⇚ На страницу книги

Читать Тот век серебряный, те женщины стальные…

Шрифт
Интервал

Глава I

«Январский день»

Январский день. На берегу Невы
Несется ветер, разрушеньем вея.
Где Олечка Судейкина, увы!
Ахматова, Паллада, Саломея?
Все, кто блистал в тринадцатом году, —
Лишь призраки на петербургском льду.

Эти стихи Иванова впервые я услышал от поэта Лени Латынина лет сорок тому назад. Мы стояли на набережной над залитым солнцем коктебельским пляжем. Дочитав, Леня замолчал, и мы, как ни странно, испытали ту же ностальгию, что переживал бедный Георгий Иванов на курортном берегу Средиземного моря. А между тем близился час обеда, и мне надо было искать моего худенького Антошу, а Лене – его лохматую, рыжеволосую Юлечку.
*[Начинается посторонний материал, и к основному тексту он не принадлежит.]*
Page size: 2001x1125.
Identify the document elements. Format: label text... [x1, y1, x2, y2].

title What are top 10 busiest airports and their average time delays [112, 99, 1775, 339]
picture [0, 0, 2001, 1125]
В общем, нам надо было спешить за детьми, но мы с Леней никуда не шли, стояли, читали на память стихи и вспоминали о загадочных «женщинах серебряного века», которых мы сроду не видели… Еще можно было здесь, впрочем, навестить старенькую Марью Степановну Волошину, послушать ее невнятное бурчaние, но она ведь и в молодости не была ни Саломеей, ни Палладой, ни даже Олечкой Судейкиной…

В тот год Леня еще был здоровенным бугаем в расцвете сил, да я и сам мог сойти за дочерна загорелого восточного красавца… Коктебельский пляж сверкал внизу прелестью женских и детских лиц, жизнь еще не грозила нам «тем ужасом, который был бегом времени когда-то наречен». А вот поди ж ты, как разволновали нас тогда эти шесть строк эмигранта Георгия Иванова.

Мы оба со значеньем взглянули на башню волошинского дома. Там они все бывали – и Аморя, и Майя, и Черубина, и Марина, и Аделаида, а может, и Саломея с ненасытной Палладой бывали тоже… Они уже все вошли в легенду, эти женщины серебряного века, да и сам этот век прочно вошел в легенду…

Откуда оно, кстати, пришло это не слишком старинное (и, как отметил один знаток, не лишенное жеманства) название, когда было пущено в обиход любителями искусств и поэзии?

Можно догадаться, что «металлическое» это, скорее даже ювелирно-антикварное его звучание родилось по аналогии с «золотым», пушкинским веком, в котором на скудную ниву родной нашей словесности впервые пролился столь щедрый и благотворный ливень поэзии. Взошло на поэтическом горизонте солнце Пушкина в окруженье других, более скромных светил, вослед ослепительным метеором пронесся чудный Лермонтов, да и вообще стало о чем говорить грамотному читателю, что читать. В короткий срок рождены были русская поэзия, проза, драматургия, эссеистика. Подобно ее французской, английской и немецкой предшественницам и наставницам, русская поэзия вдохновлялась прежде всего любовью. К Богу, к природе, к земле, к женщине. Женщины, кстати, и потребительницами-читательницами стали едва ли не самыми главными. Понятное дело, читали они не только по-русски (еще долгое время бродили по дорожкам усадебных парков или Летнего сада «с французской книжкою в руках»), но теперь уж и по-русски тоже, все больше и больше.

Знаменитые строки поэзии и прозы донесли до нас образы этих читающих девочек и женщин. Вот пушкинская (она же «онегинская») Татьяна, которой «рано нравились» и все на свете заменяли романы, – чудное ее имя давно перешагнуло рубежи русской речи. Милые русские женщины золотого века в огромном своем большинстве выдержали испытание на нежность и верность.